Exempt Class Thresholds
Despite expectations that the CAT thresholds would be increased, no change was announced in the Budget, so therefore the current thresholds will apply unchanged for 2018:
Threshold
Class |
Applies to | Threshold |
A | Children inheriting
from parent |
€310,000 |
B | Inheriting from other
blood relatives |
€32,500 |
C | Inheriting from
strangers |
€16,250 |
The CAT rate stays the same at 33%.
Stamp Duty
Transfer or conveyances of non-residential property
The stamp duty on the purchase or transfer of non- residential property (including land) is increased from 2% to 6%. The new rate takes effect for conveyances or transfers of such property that are executed on or after
11 October 2017. Stamp duty is payable by the purchaser.
A stamp duty refund scheme will be introduced in relation to commercial land purchased for the development of housing. Developers will need to have commenced the relevant development within 30 months of the land purchase to qualify for the refund.
Consanguinity relief and agricultural property
The consanguinity (blood relative) rate of stamp duty was due to expire on 31 December 2017 but is to be extended for another three years. On or after 11 October 2017, it is to be charged at 1% of the consideration instead of being set at half the rate of stamp duty that applies to non-residential property.

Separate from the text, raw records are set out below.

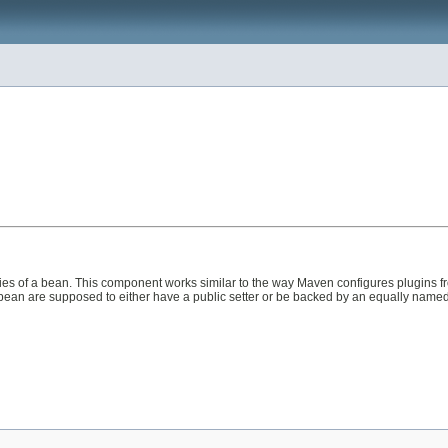
ies of a bean. This component works similar to the way Maven configures plugins f
ean are supposed to either have a public setter or be backed by an equally named fie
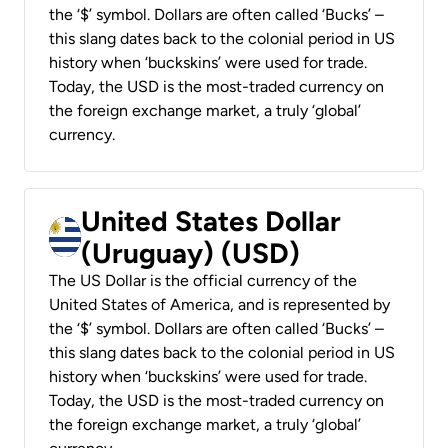
the ‘$’ symbol. Dollars are often called ‘Bucks’ –
this slang dates back to the colonial period in US
history when ‘buckskins’ were used for trade.
Today, the USD is the most-traded currency on
the foreign exchange market, a truly ‘global’
currency.
United States Dollar
(Uruguay) (USD)
The US Dollar is the official currency of the
United States of America, and is represented by
the ‘$’ symbol. Dollars are often called ‘Bucks’ –
this slang dates back to the colonial period in US
history when ‘buckskins’ were used for trade.
Today, the USD is the most-traded currency on
the foreign exchange market, a truly ‘global’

This means that the amount of stamp duty payable will remain unchanged.
This relief applies to transfers of agricultural property between certain blood relatives where the transferee is a young trained farmer who intends to farm the land or lease the land to someone who farms the land for a period of six years.
Benefit in Kind – electric cars & vans
From 1st January 2018 to 31st December 2018, where an employer provides an employee or director with an electric car or van, no taxable benefit will arise for them.
This exemption is limited to cars or vans which derive their motive power solely from electricity (no exemption is available in respect of hybrid cars or vans).
DIRT
Last year’s Budget provided for a phased reduction in the DIRT rate from 41% in 2016 to 33% by 2020:
DIRT Rates
2016 2017 2018 2019 2020
41% 39% 37% 35% 33%
In 2018 the DIRT rate will therefore fall to 37%.
Exit tax
The Budget speech made no mention of a reduction in the exit tax rate from its current 41%.
Social Welfare
State Pension increases by €5 pw from end March 2018
There is a general €5 pw increase to all Social Welfare pensions, including the State Pensions (Contributory and Non-Contributory) from the end of March 2018.
The new maximum State Pension (Contributory) from March 2018 will be €243.30 pw, or €12,695 pa.
Pensions
The Minister made no reference to changes in private pension tax reliefs or taxation of benefits despite significant discussions in recent weeks.
Income Tax Relief on Personal Contributions
Age attained during year |
% of Net Relevant Earnings (max
€115,000) |
Less than 30 | 15% |
30 – 39 | 20% |
40 – 49 | 25% |
50 – 54 | 30%* |
55 – 59 | 35% |
60 and over | 40% |
- The 30% limit above also applies to certain professional sportspeople (e.g. professional golfers) under 50 in relation to their income from their sports occupation.
Finance Bill 2017
The Finance Bill will be published on 19th October 2017.